Dataset entries:
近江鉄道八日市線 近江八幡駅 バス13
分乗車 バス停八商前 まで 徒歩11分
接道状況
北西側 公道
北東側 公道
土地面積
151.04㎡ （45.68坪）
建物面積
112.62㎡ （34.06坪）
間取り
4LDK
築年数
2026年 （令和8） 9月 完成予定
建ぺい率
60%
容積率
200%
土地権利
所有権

What the task requires:
Reproduce every line of the material above word for word.

Task solution:
近江鉄道八日市線 近江八幡駅 バス13
分乗車 バス停八商前 まで 徒歩11分
接道状況
北西側 公道
北東側 公道
土地面積
151.04㎡ （45.68坪）
建物面積
112.62㎡ （34.06坪）
間取り
4LDK
築年数
2026年 （令和8） 9月 完成予定
建ぺい率
60%
容積率
200%
土地権利
所有権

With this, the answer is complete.